Friday, March 24, 2006

I hadn't thought of it that way...

The other day Simon and Garfunkel's song "Scarborough Fair" came on the radio.

"I love this song," said I, turning it up.

"Me too," piped up MPC1 from the back.

"Eh," offered the wife. "Everyone thinks it's a romantic song. Most guys I know like it. But, I'm not sure they've listed to what it's about."

Being a smartass, I said, "Then I'd venture to guess it's not about spices."

"No, it's not."

It's kind of hard to get pick out the lyrics since they sing over each other throughout (thus I've provided them below), but basically he tasks a buddy who's going to Scarborough Fair to look up an old girlfriend and tell her to make a complicated shirt without using seams, buy some land, plant a crop, harvest it, bale it, and then he'll consider her his true love again.

Kinda funny when you take it literally. A great companion song would be "Don't Shoot the Messenger" for his buddy. And of course her answering song would be worth a listen, but you'd have to download it because they'd never play "Fuck You, You Lazy Bastard" on the radio.

• REQUIREMENT
Can you copy the blog post above word for word, from "The other day" to "from the back."?

[Stored records]
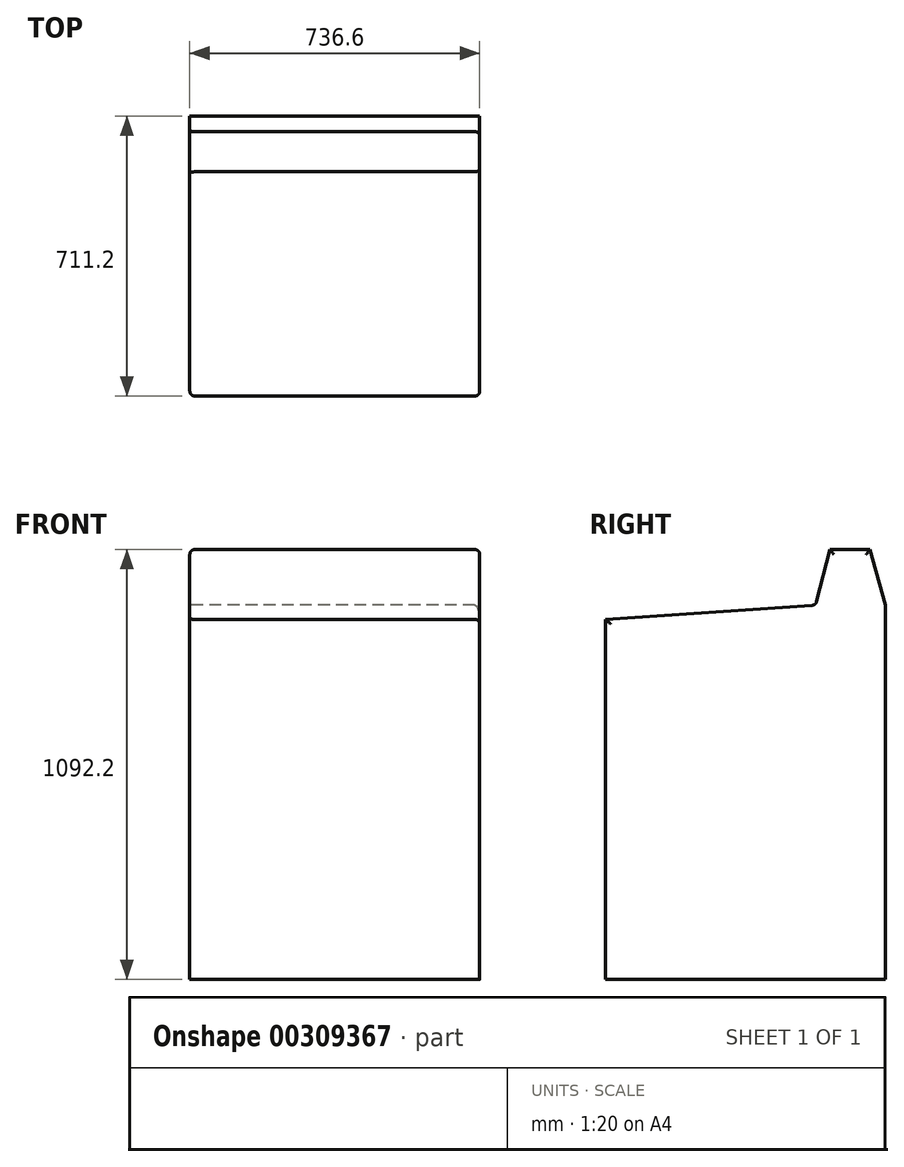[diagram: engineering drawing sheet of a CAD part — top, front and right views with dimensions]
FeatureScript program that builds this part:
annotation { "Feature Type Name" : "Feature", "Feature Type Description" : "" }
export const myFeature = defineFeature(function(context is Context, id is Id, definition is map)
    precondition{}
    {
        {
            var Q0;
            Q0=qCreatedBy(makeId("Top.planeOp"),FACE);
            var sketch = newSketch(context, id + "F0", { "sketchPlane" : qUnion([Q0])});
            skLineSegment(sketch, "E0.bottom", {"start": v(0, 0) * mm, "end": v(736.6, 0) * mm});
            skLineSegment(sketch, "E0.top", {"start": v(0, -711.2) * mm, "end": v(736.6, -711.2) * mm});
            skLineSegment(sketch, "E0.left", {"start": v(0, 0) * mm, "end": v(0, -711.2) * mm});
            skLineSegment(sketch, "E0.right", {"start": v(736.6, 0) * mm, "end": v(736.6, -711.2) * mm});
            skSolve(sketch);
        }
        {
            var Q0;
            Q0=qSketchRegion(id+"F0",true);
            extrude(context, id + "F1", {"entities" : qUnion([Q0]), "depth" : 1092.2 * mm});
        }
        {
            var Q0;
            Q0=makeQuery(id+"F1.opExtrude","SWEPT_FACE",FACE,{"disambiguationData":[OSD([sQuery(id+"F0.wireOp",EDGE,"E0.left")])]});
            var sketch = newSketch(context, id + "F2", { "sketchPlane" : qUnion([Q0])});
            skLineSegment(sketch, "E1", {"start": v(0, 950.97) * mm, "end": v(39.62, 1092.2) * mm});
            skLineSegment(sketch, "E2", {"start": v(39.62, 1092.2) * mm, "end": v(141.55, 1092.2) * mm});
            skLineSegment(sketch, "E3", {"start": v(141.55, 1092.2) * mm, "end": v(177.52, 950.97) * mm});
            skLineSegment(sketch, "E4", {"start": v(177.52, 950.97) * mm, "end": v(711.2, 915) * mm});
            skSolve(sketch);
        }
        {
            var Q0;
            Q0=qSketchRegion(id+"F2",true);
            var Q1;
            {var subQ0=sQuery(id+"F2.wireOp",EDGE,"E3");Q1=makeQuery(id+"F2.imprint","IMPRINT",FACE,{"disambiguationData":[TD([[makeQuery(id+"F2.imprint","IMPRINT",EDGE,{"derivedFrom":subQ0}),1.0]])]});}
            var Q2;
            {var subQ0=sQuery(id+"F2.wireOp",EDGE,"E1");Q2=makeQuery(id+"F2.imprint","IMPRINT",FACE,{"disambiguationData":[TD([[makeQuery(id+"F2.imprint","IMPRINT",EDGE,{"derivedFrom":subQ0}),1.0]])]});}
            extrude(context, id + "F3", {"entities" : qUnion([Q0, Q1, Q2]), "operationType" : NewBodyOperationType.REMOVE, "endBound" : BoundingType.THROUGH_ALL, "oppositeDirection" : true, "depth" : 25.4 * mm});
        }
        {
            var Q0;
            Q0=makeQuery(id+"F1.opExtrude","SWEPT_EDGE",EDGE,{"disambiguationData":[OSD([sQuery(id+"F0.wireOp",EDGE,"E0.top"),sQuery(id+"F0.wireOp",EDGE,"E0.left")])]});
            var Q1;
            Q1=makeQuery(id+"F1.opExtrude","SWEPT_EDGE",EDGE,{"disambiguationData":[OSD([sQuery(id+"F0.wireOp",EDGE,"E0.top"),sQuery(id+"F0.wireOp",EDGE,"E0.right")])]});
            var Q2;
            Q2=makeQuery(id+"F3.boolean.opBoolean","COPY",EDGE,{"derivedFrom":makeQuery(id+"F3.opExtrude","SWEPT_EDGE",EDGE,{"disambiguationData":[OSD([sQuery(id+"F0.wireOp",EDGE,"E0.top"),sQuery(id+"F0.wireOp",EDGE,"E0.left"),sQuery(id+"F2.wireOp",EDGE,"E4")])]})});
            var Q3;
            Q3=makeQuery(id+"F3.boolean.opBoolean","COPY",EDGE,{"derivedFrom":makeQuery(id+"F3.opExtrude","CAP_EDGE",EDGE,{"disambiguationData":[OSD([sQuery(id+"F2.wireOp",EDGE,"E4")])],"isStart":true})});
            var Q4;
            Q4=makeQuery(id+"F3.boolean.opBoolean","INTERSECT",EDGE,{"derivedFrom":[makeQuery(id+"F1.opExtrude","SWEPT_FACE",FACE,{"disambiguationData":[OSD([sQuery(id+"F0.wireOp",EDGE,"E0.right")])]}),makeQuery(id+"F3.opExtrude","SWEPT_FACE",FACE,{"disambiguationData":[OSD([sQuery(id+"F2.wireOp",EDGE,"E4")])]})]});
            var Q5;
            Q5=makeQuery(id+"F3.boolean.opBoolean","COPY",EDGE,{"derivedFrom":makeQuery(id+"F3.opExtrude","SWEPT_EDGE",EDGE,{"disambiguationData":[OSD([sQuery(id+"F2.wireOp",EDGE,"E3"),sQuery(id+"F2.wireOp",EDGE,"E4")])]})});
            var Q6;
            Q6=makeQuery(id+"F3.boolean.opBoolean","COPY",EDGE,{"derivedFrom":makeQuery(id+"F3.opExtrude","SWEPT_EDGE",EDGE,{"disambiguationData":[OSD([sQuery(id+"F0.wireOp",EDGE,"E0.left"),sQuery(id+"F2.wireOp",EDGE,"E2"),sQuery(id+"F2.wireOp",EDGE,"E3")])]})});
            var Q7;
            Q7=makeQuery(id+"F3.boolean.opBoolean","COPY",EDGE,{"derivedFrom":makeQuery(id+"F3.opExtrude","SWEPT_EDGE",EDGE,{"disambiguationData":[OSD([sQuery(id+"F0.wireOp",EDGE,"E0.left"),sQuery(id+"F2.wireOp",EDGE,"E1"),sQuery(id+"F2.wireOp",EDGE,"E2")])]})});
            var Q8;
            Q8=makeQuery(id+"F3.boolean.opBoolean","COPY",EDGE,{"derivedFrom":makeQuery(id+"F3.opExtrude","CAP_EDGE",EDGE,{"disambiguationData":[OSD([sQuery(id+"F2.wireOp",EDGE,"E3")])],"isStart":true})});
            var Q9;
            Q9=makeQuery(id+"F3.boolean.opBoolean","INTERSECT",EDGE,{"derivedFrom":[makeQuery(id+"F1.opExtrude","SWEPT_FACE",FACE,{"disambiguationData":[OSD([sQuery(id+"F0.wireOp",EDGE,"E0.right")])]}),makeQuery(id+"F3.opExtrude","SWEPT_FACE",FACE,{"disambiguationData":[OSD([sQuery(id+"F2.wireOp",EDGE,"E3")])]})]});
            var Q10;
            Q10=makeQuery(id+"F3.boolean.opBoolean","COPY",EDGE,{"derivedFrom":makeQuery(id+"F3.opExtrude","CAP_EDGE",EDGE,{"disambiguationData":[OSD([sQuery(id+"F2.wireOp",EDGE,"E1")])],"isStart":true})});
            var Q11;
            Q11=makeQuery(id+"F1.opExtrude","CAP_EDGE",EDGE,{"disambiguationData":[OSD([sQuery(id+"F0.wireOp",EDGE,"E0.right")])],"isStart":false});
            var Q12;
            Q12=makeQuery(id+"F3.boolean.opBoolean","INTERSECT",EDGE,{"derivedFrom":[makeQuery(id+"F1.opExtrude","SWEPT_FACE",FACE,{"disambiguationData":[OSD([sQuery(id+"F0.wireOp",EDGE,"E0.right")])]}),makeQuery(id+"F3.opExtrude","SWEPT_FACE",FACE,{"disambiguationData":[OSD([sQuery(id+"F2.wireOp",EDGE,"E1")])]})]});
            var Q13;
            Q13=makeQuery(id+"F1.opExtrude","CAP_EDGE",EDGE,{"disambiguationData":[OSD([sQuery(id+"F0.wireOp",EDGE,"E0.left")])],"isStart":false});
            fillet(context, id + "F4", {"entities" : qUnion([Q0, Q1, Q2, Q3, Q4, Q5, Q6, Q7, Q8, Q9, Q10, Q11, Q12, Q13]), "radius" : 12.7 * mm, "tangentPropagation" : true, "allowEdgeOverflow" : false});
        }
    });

• WRITTEN ANSWER
The other day Simon and Garfunkel's song "Scarborough Fair" came on the radio.

"I love this song," said I, turning it up.

"Me too," piped up MPC1 from the back.